How is that any less meddling than tik tok? Sure Facebook is based in america, but has clearly shown it cares much more about its own interests than any country.
It just feels like trusting a tank of gas cause you just saw someone get lit on fire by a tank of diesel
On one hand I can see your gas tank analogy being correct but I may be saying this out of habit of how we have been disarming disinformation that originates from random sources the whole time we have had social media but disarming disinformation that is backed and distributed by a authoritarian regimes that have a military force and possibly assassins and other means to physically shut people up it's a bit harder especially when you're going against them on a platform that they control and own
Propaganda is effective.

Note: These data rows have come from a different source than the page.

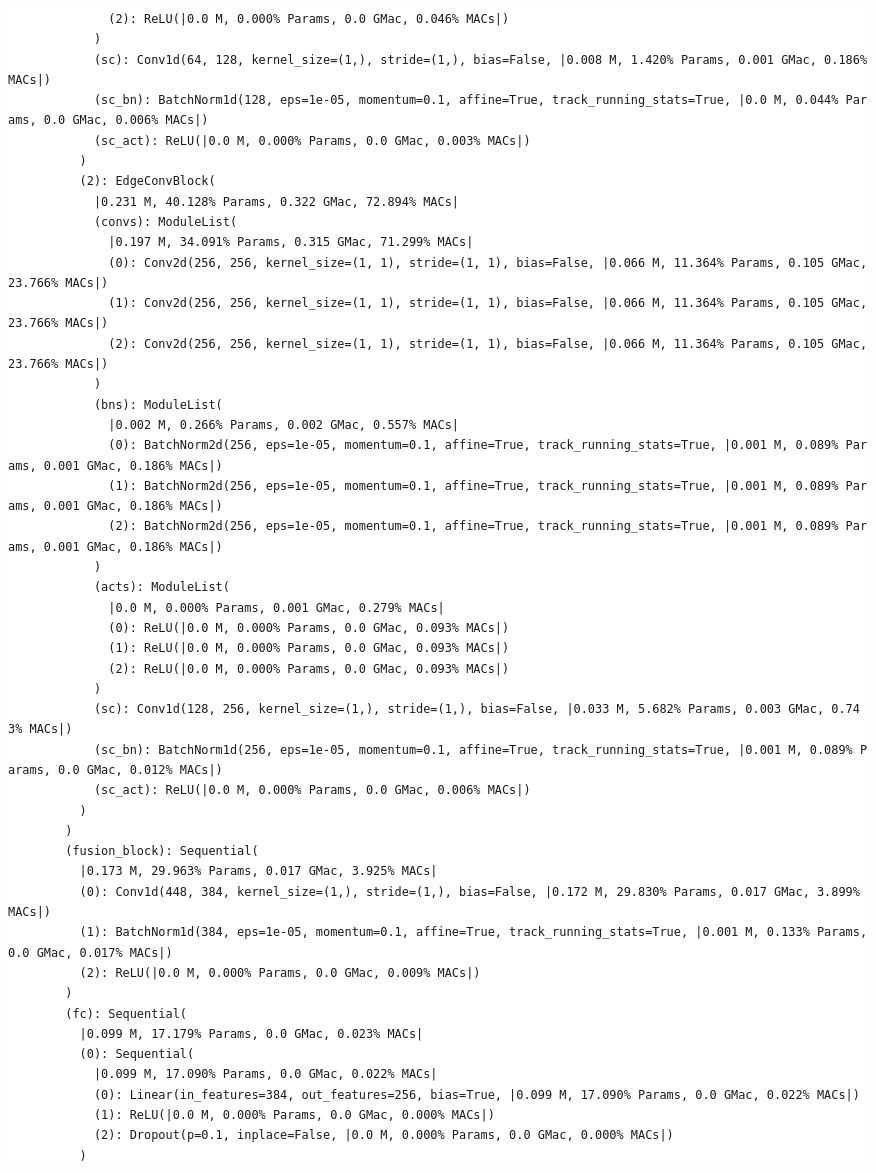                   (2): ReLU(|0.0 M, 0.000% Params, 0.0 GMac, 0.046% MACs|)
                )
                (sc): Conv1d(64, 128, kernel_size=(1,), stride=(1,), bias=False, |0.008 M, 1.420% Params, 0.001 GMac, 0.186% MACs|)
                (sc_bn): BatchNorm1d(128, eps=1e-05, momentum=0.1, affine=True, track_running_stats=True, |0.0 M, 0.044% Params, 0.0 GMac, 0.006% MACs|)
                (sc_act): ReLU(|0.0 M, 0.000% Params, 0.0 GMac, 0.003% MACs|)
              )
              (2): EdgeConvBlock(
                |0.231 M, 40.128% Params, 0.322 GMac, 72.894% MACs|
                (convs): ModuleList(
                  |0.197 M, 34.091% Params, 0.315 GMac, 71.299% MACs|
                  (0): Conv2d(256, 256, kernel_size=(1, 1), stride=(1, 1), bias=False, |0.066 M, 11.364% Params, 0.105 GMac, 23.766% MACs|)
                  (1): Conv2d(256, 256, kernel_size=(1, 1), stride=(1, 1), bias=False, |0.066 M, 11.364% Params, 0.105 GMac, 23.766% MACs|)
                  (2): Conv2d(256, 256, kernel_size=(1, 1), stride=(1, 1), bias=False, |0.066 M, 11.364% Params, 0.105 GMac, 23.766% MACs|)
                )
                (bns): ModuleList(
                  |0.002 M, 0.266% Params, 0.002 GMac, 0.557% MACs|
                  (0): BatchNorm2d(256, eps=1e-05, momentum=0.1, affine=True, track_running_stats=True, |0.001 M, 0.089% Params, 0.001 GMac, 0.186% MACs|)
                  (1): BatchNorm2d(256, eps=1e-05, momentum=0.1, affine=True, track_running_stats=True, |0.001 M, 0.089% Params, 0.001 GMac, 0.186% MACs|)
                  (2): BatchNorm2d(256, eps=1e-05, momentum=0.1, affine=True, track_running_stats=True, |0.001 M, 0.089% Params, 0.001 GMac, 0.186% MACs|)
                )
                (acts): ModuleList(
                  |0.0 M, 0.000% Params, 0.001 GMac, 0.279% MACs|
                  (0): ReLU(|0.0 M, 0.000% Params, 0.0 GMac, 0.093% MACs|)
                  (1): ReLU(|0.0 M, 0.000% Params, 0.0 GMac, 0.093% MACs|)
                  (2): ReLU(|0.0 M, 0.000% Params, 0.0 GMac, 0.093% MACs|)
                )
                (sc): Conv1d(128, 256, kernel_size=(1,), stride=(1,), bias=False, |0.033 M, 5.682% Params, 0.003 GMac, 0.743% MACs|)
                (sc_bn): BatchNorm1d(256, eps=1e-05, momentum=0.1, affine=True, track_running_stats=True, |0.001 M, 0.089% Params, 0.0 GMac, 0.012% MACs|)
                (sc_act): ReLU(|0.0 M, 0.000% Params, 0.0 GMac, 0.006% MACs|)
              )
            )
            (fusion_block): Sequential(
              |0.173 M, 29.963% Params, 0.017 GMac, 3.925% MACs|
              (0): Conv1d(448, 384, kernel_size=(1,), stride=(1,), bias=False, |0.172 M, 29.830% Params, 0.017 GMac, 3.899% MACs|)
              (1): BatchNorm1d(384, eps=1e-05, momentum=0.1, affine=True, track_running_stats=True, |0.001 M, 0.133% Params, 0.0 GMac, 0.017% MACs|)
              (2): ReLU(|0.0 M, 0.000% Params, 0.0 GMac, 0.009% MACs|)
            )
            (fc): Sequential(
              |0.099 M, 17.179% Params, 0.0 GMac, 0.023% MACs|
              (0): Sequential(
                |0.099 M, 17.090% Params, 0.0 GMac, 0.022% MACs|
                (0): Linear(in_features=384, out_features=256, bias=True, |0.099 M, 17.090% Params, 0.0 GMac, 0.022% MACs|)
                (1): ReLU(|0.0 M, 0.000% Params, 0.0 GMac, 0.000% MACs|)
                (2): Dropout(p=0.1, inplace=False, |0.0 M, 0.000% Params, 0.0 GMac, 0.000% MACs|)
              )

It’s at times silly, blatant, jingoistic, and offensive, but it has historically worked to influence public opinions.
I think you’re right, but saying the quiet part out loud. People don’t like to think they’re susceptible to scams and propaganda because they’re not that dumb or gullible. People still click on phishing emails…
The question is, do enough people do it to impact elections?
Sure, you gotta limit the propaganda to American companies...
I'm no fan of TikTok and I think it's actively harmful for a whole host of reasons, but freedom of speech is Constitutionally protected, and I can see an argument that "algorithms" should be included in that protection. That's probably why this doesn't target the "algorithms" TikTok uses, but instead targets the nation of origin.
The propaganda issue is not resolved by this legislation, it merely attacks one potential source and gives the President tools to address other similar sources w/o passing new legislation. It's probably fine (and way better than previous, related proposals), but it doesn't do much to solve propaganda.
I'd much rather see more focus on transparency, privacy, and consent, instead of just banning stuff because it seems dangerous.
Yes, this is almost certainly it. They used the app to send a notification to users to contact their representatives about this bill. They are obviously willing to use it for political means, and their users are willing to listen. What else might they use that power to do?